YOUR ASSIGNMENT
Once the pictures are set aside, output all the records exactly.

Pictures with lens parameters:
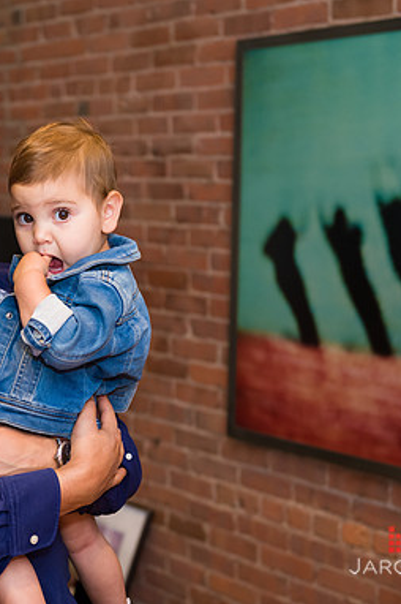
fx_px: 1272
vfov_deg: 26.7
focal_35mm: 76
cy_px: 303
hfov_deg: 17.7
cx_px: 43
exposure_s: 1/125
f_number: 3.2
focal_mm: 50
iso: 1000
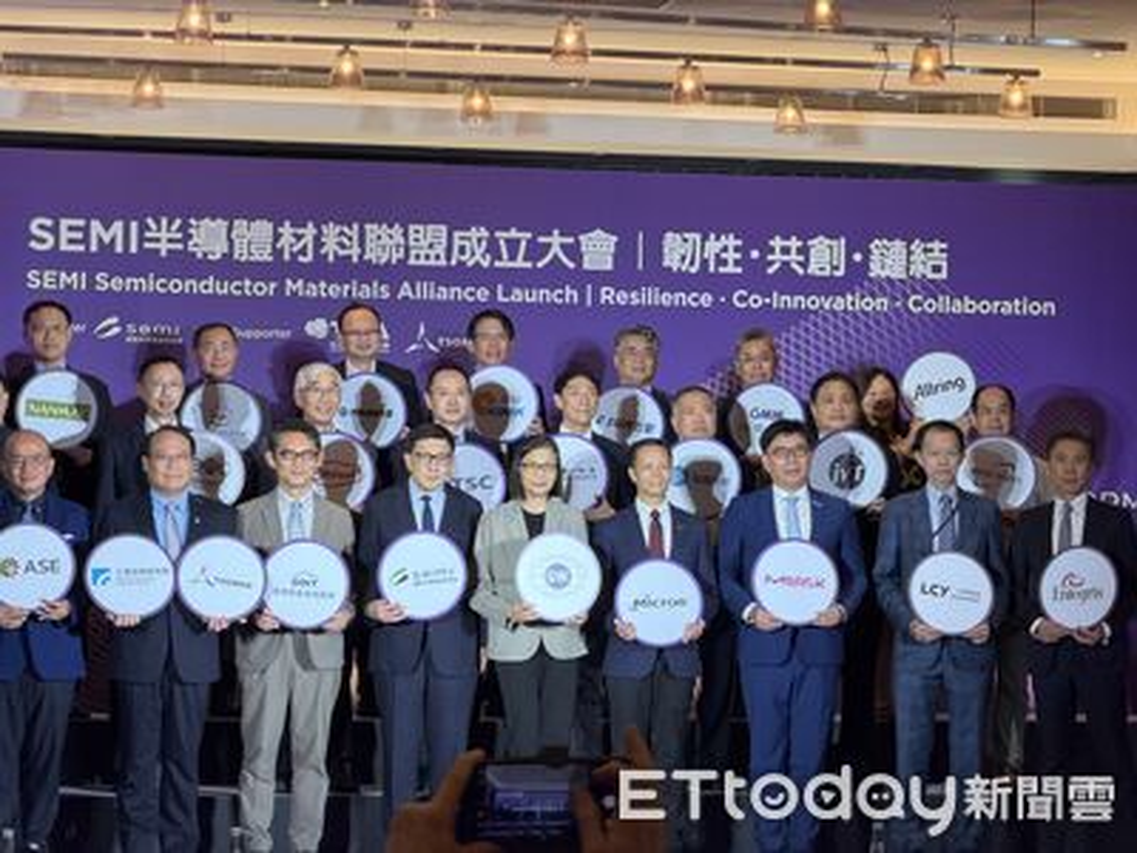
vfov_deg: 14.8
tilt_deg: +1.3
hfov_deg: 19.6
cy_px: 426
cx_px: 568
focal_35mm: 100
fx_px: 3285
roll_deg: -0.6
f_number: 2.8
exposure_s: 1/120
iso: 250
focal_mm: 16.89
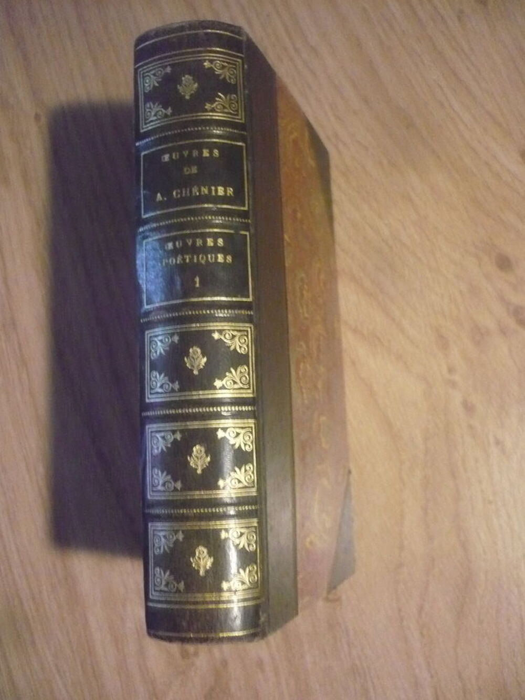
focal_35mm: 35
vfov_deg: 52.6
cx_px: 262
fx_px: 708
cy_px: 350
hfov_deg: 40.7
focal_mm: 5.8
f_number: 2.8
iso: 800
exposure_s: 1/15
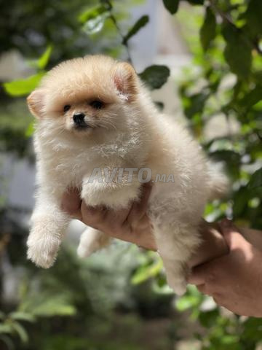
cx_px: 131
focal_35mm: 64
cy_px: 175
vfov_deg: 30.3
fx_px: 646
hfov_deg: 22.9
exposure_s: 1/649
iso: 32
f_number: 2.2
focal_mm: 7.5
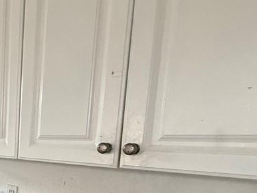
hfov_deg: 35.9
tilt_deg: -7.6
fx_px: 275
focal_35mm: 37
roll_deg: +0.5
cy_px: 172
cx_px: -68
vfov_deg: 36.4
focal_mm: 2.22
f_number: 2.2
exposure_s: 1/60
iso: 250
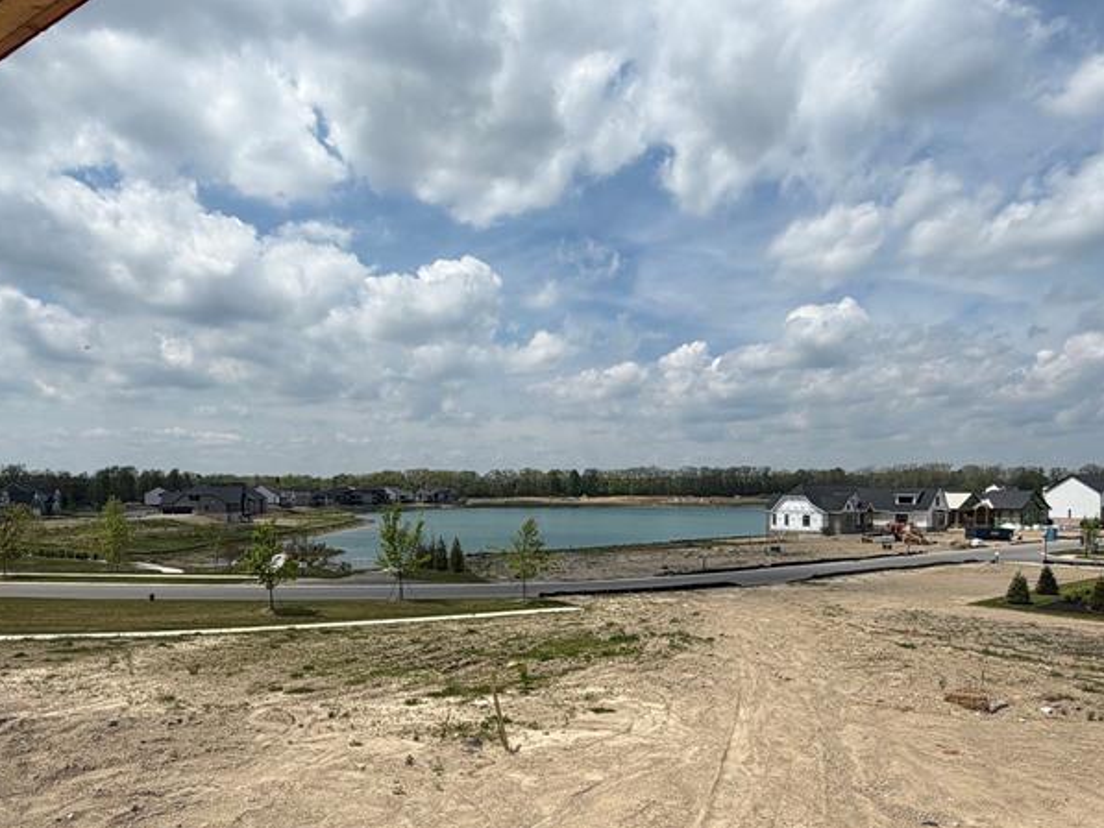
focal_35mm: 24
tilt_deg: -3.1
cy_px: 530
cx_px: 549
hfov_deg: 71.6
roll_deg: +0.7
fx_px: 766
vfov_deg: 56.0
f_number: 2.2
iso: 20
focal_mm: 2.22
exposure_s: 1/1795
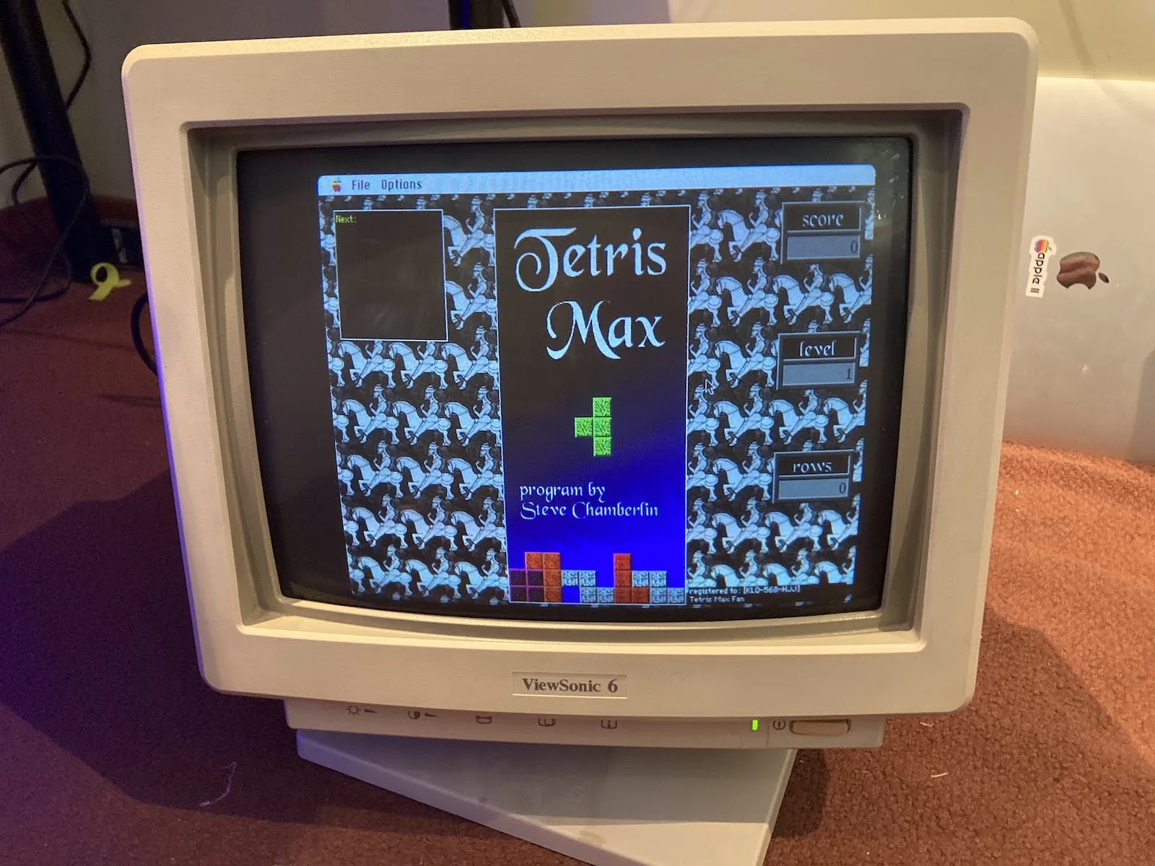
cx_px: 578
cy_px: 433
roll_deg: +0.0
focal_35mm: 28
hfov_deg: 63.4
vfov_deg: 49.7
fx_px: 934
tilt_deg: -27.7
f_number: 1.8
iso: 400
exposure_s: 1/30
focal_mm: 3.99
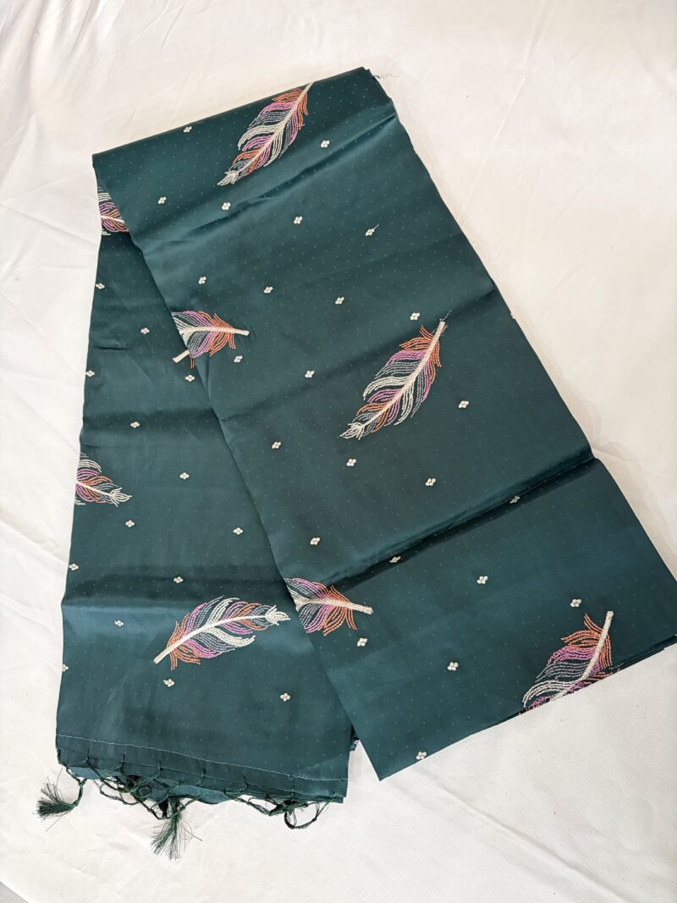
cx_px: 338
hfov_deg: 53.1
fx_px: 678
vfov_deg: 67.3
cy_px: 452
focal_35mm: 26
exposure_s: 1/50
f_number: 1.6
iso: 320
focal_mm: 5.96
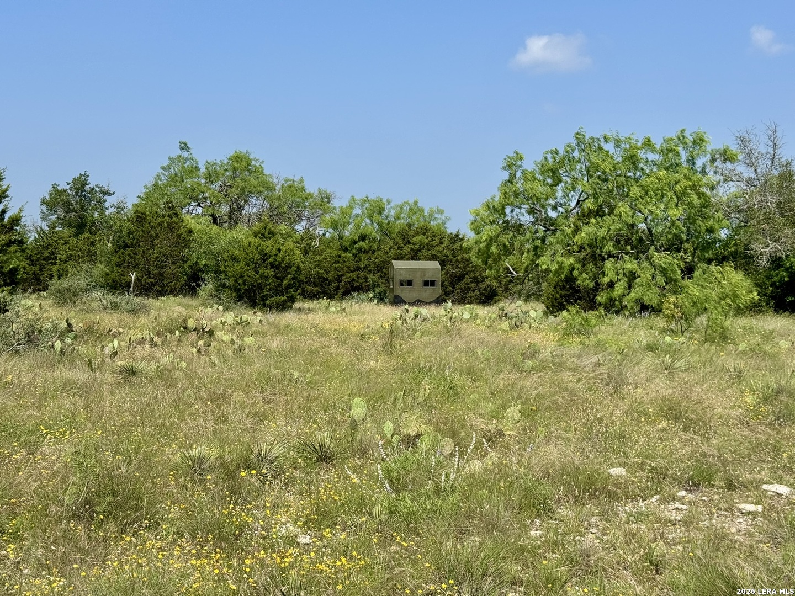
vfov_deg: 30.3
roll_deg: -0.3
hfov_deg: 39.7
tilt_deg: -1.9
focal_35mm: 48
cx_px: 398
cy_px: 298
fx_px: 1102
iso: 64
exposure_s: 1/4608
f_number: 1.78
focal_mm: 6.76
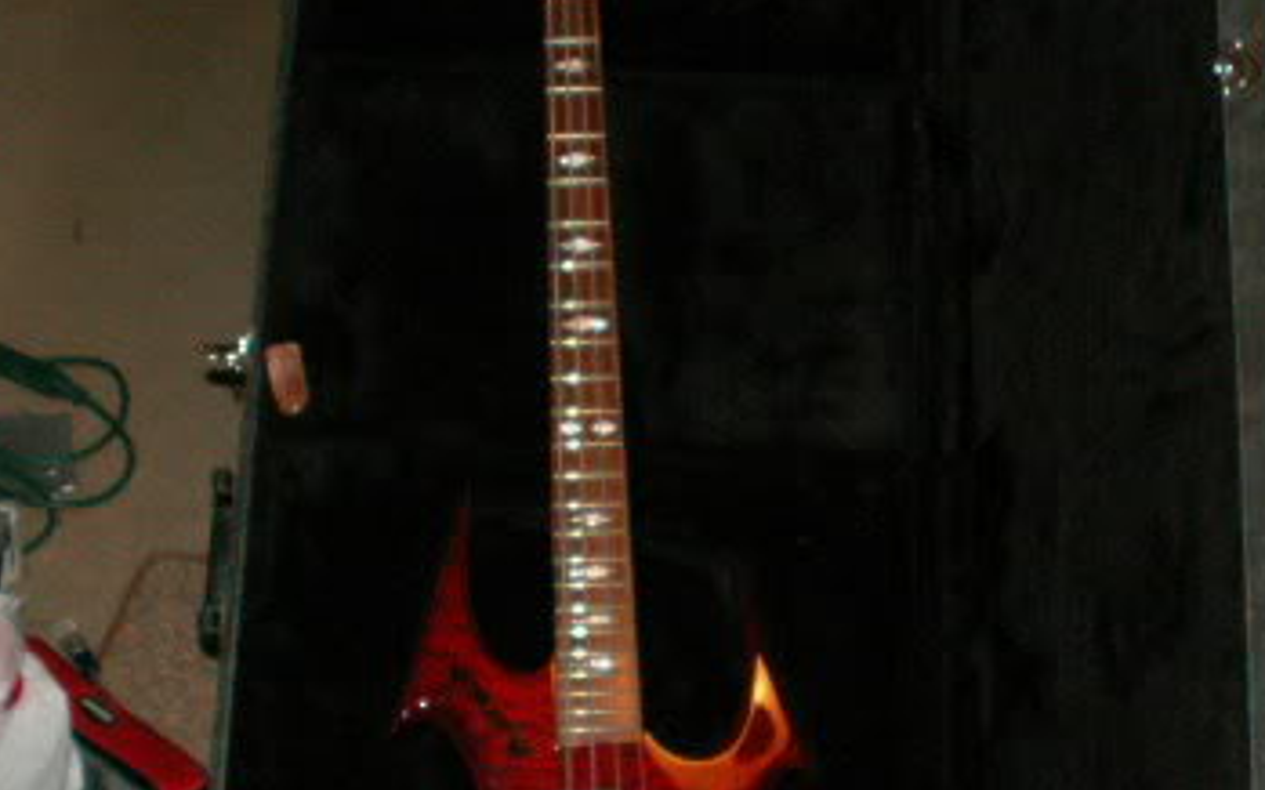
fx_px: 2344
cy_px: 565
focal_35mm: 68
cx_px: 652
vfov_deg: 19.0
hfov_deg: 30.2
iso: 160
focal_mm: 5.86
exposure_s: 1/40
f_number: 2.8
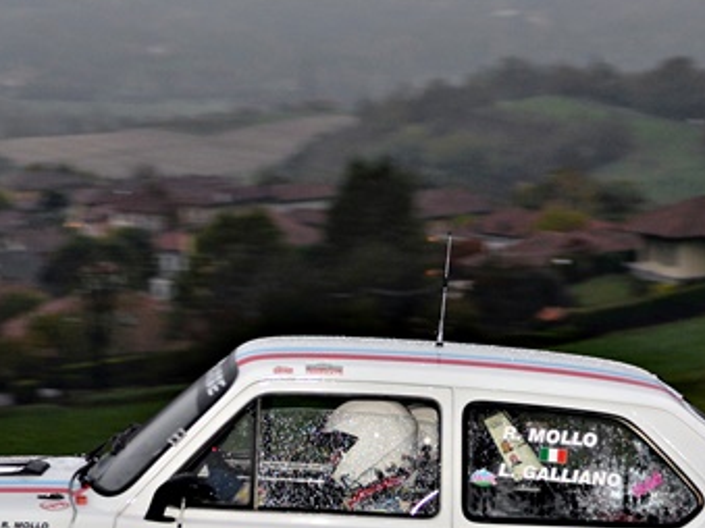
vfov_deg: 15.9
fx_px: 1893
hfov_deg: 21.1
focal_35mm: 93
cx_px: 291
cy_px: 263
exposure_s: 1/200
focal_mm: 32
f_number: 2.8
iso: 400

EXERCISE SOLUTION
fx_px: 1272
vfov_deg: 26.7
focal_35mm: 76
cy_px: 303
hfov_deg: 17.7
cx_px: 43
exposure_s: 1/125
f_number: 3.2
focal_mm: 50
iso: 1000
vfov_deg: 14.8
tilt_deg: +1.3
hfov_deg: 19.6
cy_px: 426
cx_px: 568
focal_35mm: 100
fx_px: 3285
roll_deg: -0.6
f_number: 2.8
exposure_s: 1/120
iso: 250
focal_mm: 16.89
focal_35mm: 35
vfov_deg: 52.6
cx_px: 262
fx_px: 708
cy_px: 350
hfov_deg: 40.7
focal_mm: 5.8
f_number: 2.8
iso: 800
exposure_s: 1/15
cx_px: 131
focal_35mm: 64
cy_px: 175
vfov_deg: 30.3
fx_px: 646
hfov_deg: 22.9
exposure_s: 1/649
iso: 32
f_number: 2.2
focal_mm: 7.5
hfov_deg: 35.9
tilt_deg: -7.6
fx_px: 275
focal_35mm: 37
roll_deg: +0.5
cy_px: 172
cx_px: -68
vfov_deg: 36.4
focal_mm: 2.22
f_number: 2.2
exposure_s: 1/60
iso: 250
focal_35mm: 24
tilt_deg: -3.1
cy_px: 530
cx_px: 549
hfov_deg: 71.6
roll_deg: +0.7
fx_px: 766
vfov_deg: 56.0
f_number: 2.2
iso: 20
focal_mm: 2.22
exposure_s: 1/1795
cx_px: 578
cy_px: 433
roll_deg: +0.0
focal_35mm: 28
hfov_deg: 63.4
vfov_deg: 49.7
fx_px: 934
tilt_deg: -27.7
f_number: 1.8
iso: 400
exposure_s: 1/30
focal_mm: 3.99
cx_px: 338
hfov_deg: 53.1
fx_px: 678
vfov_deg: 67.3
cy_px: 452
focal_35mm: 26
exposure_s: 1/50
f_number: 1.6
iso: 320
focal_mm: 5.96
vfov_deg: 30.3
roll_deg: -0.3
hfov_deg: 39.7
tilt_deg: -1.9
focal_35mm: 48
cx_px: 398
cy_px: 298
fx_px: 1102
iso: 64
exposure_s: 1/4608
f_number: 1.78
focal_mm: 6.76
fx_px: 2344
cy_px: 565
focal_35mm: 68
cx_px: 652
vfov_deg: 19.0
hfov_deg: 30.2
iso: 160
focal_mm: 5.86
exposure_s: 1/40
f_number: 2.8
vfov_deg: 15.9
fx_px: 1893
hfov_deg: 21.1
focal_35mm: 93
cx_px: 291
cy_px: 263
exposure_s: 1/200
focal_mm: 32
f_number: 2.8
iso: 400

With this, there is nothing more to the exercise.